Well it didn't take long.
Jang Song-thaek, formerly the uncle by marriage of North Korea's Kim Jong-un, no longer walks the planet. He is, you might say, defunct.
It was a quick fall for a guy some experts claim was Kim's mentor and PR man during the transition of power after Kim Jong-il died. The same experts also note Jang was the main liason between the DPRK and their biggest and best buddy, The People's Republic of China.
At least one North Korean observer told NBC News, Jang's public denunciation and swift execution is a dramatic shift in the way senior personnel are purged by Pyongyang. Dr. Andrei Lankov was quoted as saying, "If you look at the history of North Korea after 1960 you will discover that if you were lucky enough to belong to the top 100, you were generally secure physically." A white house official added, "It tells you everything is not normal."
You think?
Most agree the road to Jang's demise began in November when he suddenly ceased appearing in public. Some have wondered if it was some sort of ideological rift with the army, while at least one has speculated it was purely "a family dispute."

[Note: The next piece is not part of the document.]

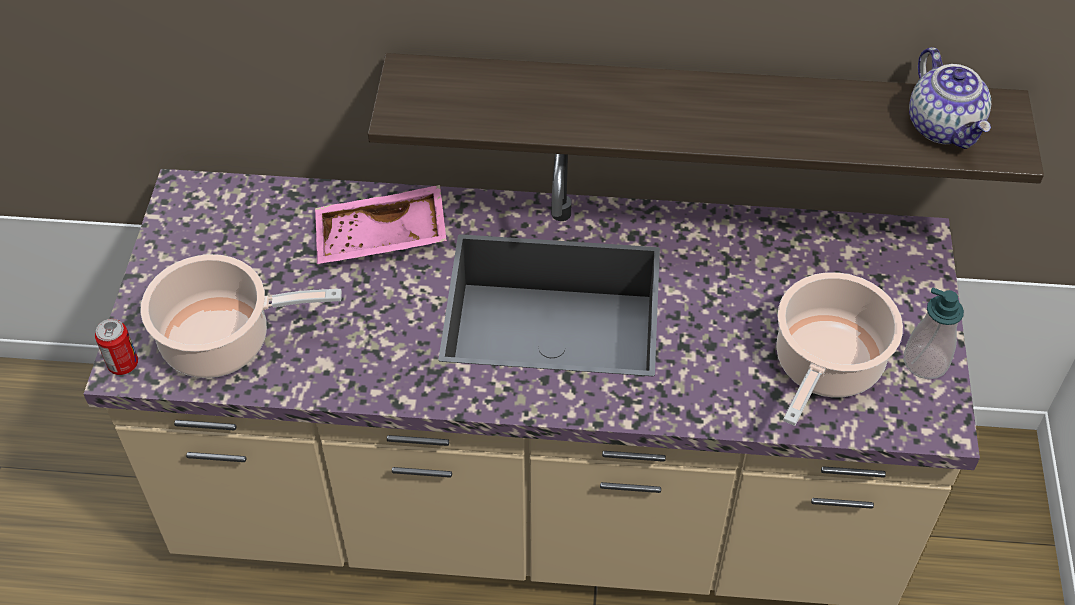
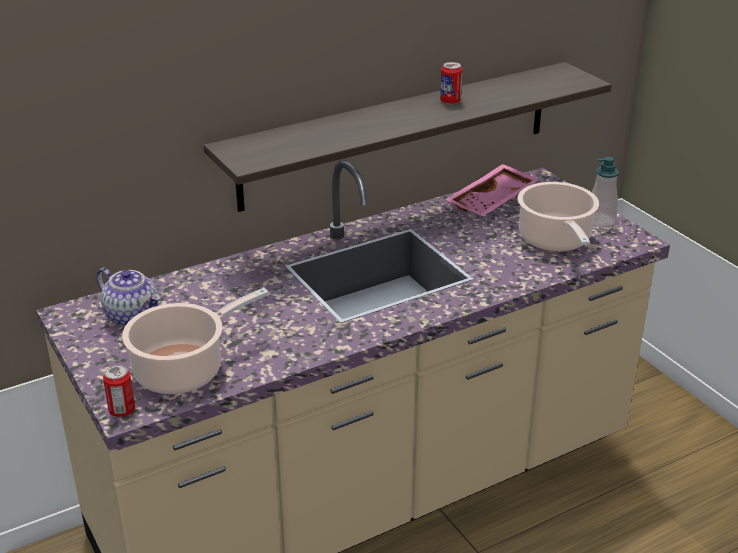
camera: 35 degrees left, 20 degrees down
pink tray [315,185,447,264] -> pink tray moved to [445,164,540,216]
teapot [909,47,991,149] -> teapot moved to [97,267,161,327]
none -> can [440,62,462,105]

Whatever the case the KCNA, North Korea's official news agency, is making sure everyone knows what a rotten guy Mr. Jang was.
An official statement from them claims, "...the service personnel and people throughout the country broke into angry shouts that a stern judgement of the revolution should be meted out to the anti-party, counter revolutionary, factional elements. Against the back drop of these shouts rocking the country, a special military tribunal of the DPRK Ministry of State Security was held on December 12 against the traitor for all ages, Jang Song-thaek."
All of which goes to prove there isn't much of an appeals process in North Korea. December 12th in the DPRK was on Wednesday. Jang was executed on Thursday. Everyone agrees his death won't be the last. The truth is, if, at any point in the past, you shook hands with the dude, you might want to start looking for a way across the Chinese border. Indeed--once an old fashioned Stalinist purge begins to roll down hill, it tends to take on a life all its own.
Jang's list of evil doings was lengthy. Among other things, the KCNA noted that during the unanimous appointment of Kim as the vice chairman of the Central Military Commission of the Worker's Party of Korea, he, (sic) "behaved so arrogantly and insolently as unwilling to stand up from his seat and half heartedly clapping touching off towering resentment of our service personnel and people."
Of course the main charges had to do with the planning of a coup. Luckily the authorities got to him before he figured out who he would recruit to pull it off. He hadn't quite decided on a date either, but obviously it is the thought that counts. Beyond the coup itself there were the other usual suspects thrown in for good measure, bribery, gambling at a foreign casino with embezzled funds, and distributing, "all sorts of pornographic pictures to his confidants since 2009."
Jang was finally described as a "wicked political careerist, trickster," and that traitor for all ages thing again. After saying he'd been convicted and condemned to death the final grim line from the report summed up the entire affair with perfect terseness. "The decision was immediately executed."
One thing can be certain at this point, you'd better not mess with young Mr. Kim. As the KCNA said, "Our party, state, army, and people do not know anyone except Kim Il-sung, Kim Jong-il, and Kim Jong-un......the lineage of Paektu will remain unchanged and irreplaceable."
Given all this, Dennis Rodman might want to seriously re-think his planned excursion to Pyongyang. Especially after he cut that pistachio commercial with a Kim look alike. I mean let's face it, Dennis, humor and satire aren't your pal's strong points.
Hey, it is just a thought. Mull it over for a bit.